Lula não deveria se envolver no Golfo Pérsico
O humor do povo americano, após ataque do presidente Trump à Irã, um país islâmico, tem alterado negativamente. A principal motivação da desaprovação, não é exatamente sobre o ataque ao país do Golfo Pérsico, acostumado que está o povo americano sobre "guerras" provocado pelos Estados Unidos ao redor do mundo. O povo americano, admite a vocação de guerra e invasões ao redor do mundo, pelo menos no último meio século, pelos Estados Unidos. A questão não é essa!
O principal razão do descontentamento do povo americano é no seu "bolso". O preço do combustível "na bomba", que estava ao redor de US$ 2,75 por galão no início de 2026, passou para US$ 4,09 por galão. Diferente do Brasil, as famílias de todas classes, de ricos investidores em ações ao povo de classe média, a maior parte da população, que possuem ao menos 1 veículo para seus deslocamentos. Não estamos aqui, falando da população de grandes metrópoles que utilizam transporte de massas. Diferente do Brasil, a classe média é "majoritária" nos Estados Unidos.
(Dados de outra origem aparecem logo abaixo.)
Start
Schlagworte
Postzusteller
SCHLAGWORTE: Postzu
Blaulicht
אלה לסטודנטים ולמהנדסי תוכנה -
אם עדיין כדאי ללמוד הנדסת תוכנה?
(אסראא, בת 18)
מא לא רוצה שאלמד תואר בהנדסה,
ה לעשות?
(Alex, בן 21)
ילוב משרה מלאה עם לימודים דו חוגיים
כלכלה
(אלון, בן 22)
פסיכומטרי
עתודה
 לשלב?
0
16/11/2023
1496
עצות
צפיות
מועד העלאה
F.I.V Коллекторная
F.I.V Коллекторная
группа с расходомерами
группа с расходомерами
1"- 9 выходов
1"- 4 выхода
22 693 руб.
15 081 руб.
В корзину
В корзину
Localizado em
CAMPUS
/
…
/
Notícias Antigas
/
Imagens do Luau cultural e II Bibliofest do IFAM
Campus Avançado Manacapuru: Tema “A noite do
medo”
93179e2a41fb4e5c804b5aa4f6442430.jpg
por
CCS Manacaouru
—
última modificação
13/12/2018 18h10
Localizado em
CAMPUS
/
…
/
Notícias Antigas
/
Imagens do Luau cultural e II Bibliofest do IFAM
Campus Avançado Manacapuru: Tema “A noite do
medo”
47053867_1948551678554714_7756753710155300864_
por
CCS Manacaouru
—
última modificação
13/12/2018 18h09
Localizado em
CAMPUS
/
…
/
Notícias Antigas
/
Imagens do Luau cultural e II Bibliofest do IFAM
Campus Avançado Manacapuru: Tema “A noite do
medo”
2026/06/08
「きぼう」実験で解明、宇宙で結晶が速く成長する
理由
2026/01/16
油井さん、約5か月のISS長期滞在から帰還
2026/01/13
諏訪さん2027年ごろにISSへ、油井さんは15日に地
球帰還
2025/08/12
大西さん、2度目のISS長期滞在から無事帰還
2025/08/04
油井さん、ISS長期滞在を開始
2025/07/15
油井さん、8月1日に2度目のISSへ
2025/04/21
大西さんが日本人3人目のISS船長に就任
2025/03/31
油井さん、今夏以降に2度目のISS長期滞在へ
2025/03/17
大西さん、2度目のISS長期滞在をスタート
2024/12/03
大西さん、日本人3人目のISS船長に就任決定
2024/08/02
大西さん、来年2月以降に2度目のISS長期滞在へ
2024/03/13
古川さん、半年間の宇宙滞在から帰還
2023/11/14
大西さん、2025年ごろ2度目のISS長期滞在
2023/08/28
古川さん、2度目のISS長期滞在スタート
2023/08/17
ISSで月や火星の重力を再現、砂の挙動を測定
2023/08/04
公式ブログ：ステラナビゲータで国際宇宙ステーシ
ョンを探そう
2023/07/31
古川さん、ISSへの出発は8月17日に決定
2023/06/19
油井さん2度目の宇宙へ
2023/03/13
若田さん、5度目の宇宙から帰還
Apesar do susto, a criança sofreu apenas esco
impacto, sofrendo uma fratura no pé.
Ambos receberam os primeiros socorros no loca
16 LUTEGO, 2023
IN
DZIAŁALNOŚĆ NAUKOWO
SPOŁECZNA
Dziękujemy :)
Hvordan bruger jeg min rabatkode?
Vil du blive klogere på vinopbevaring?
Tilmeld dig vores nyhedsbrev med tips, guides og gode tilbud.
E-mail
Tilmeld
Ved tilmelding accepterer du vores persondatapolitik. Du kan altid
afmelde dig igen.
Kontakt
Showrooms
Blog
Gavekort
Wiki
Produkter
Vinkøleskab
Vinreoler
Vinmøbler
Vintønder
Dentro desse panorama que cerca de 58% dos eleitores americanos, incluindo um em cada 5 eleitores republicanos, partido do Presidente Trump, e 2/3 dos não republicanos, disseram que estariam "menos propensos" a apoiar candidatos indicados no dia 3 de novembro em eleições regionais. Lembrando que o mandato do presidente Trump, só termina no dia 20 de janeiro de 2029.
Para nós, brasileiros é interessante observar o comportamento dos eleitores americanos, levando em conta, que no Brasil, a eleição para o Presidente da República, acontecerá no próximo dia 4 de outubro. No front interno, a política externa do Presidente Lula, terá "peso político", uma vez que, nos últimos episódios, sobretudo a Invasão dos Estados Unidos, vem sendo "duramente" criticado pelo Presidente Lula. Ao mesmo tempo, o Presidente Lula tem demonstrado "posição contrária" à do presidente Trump em relação à invasão americana na Venezuela.
Presidente Lula, tem saído da posição de neutralidade, que sempre marcou a política externa, posicionando contra à política externa dos Estados Unidos e Israel. No meu ponto de vista, a posição do Presidente Lula é "equivocada", saindo do campo da "neutralidade" para "pender" ao lado dos regimes políticos, considerados como "não democráticos" pelo Ocidente. Isto tudo, trarão consequências na "área econômica", que anda de mãos dadas com a "área política". Uma "tossida" do Donald Trump pode resultar numa tremenda "gripe", conforme o grau de envolvimento do Presidente Lula nos recentes episódios do Golfo Pérsico. A escolha será entendida como do Brasil, independente dos "governantes de plantões".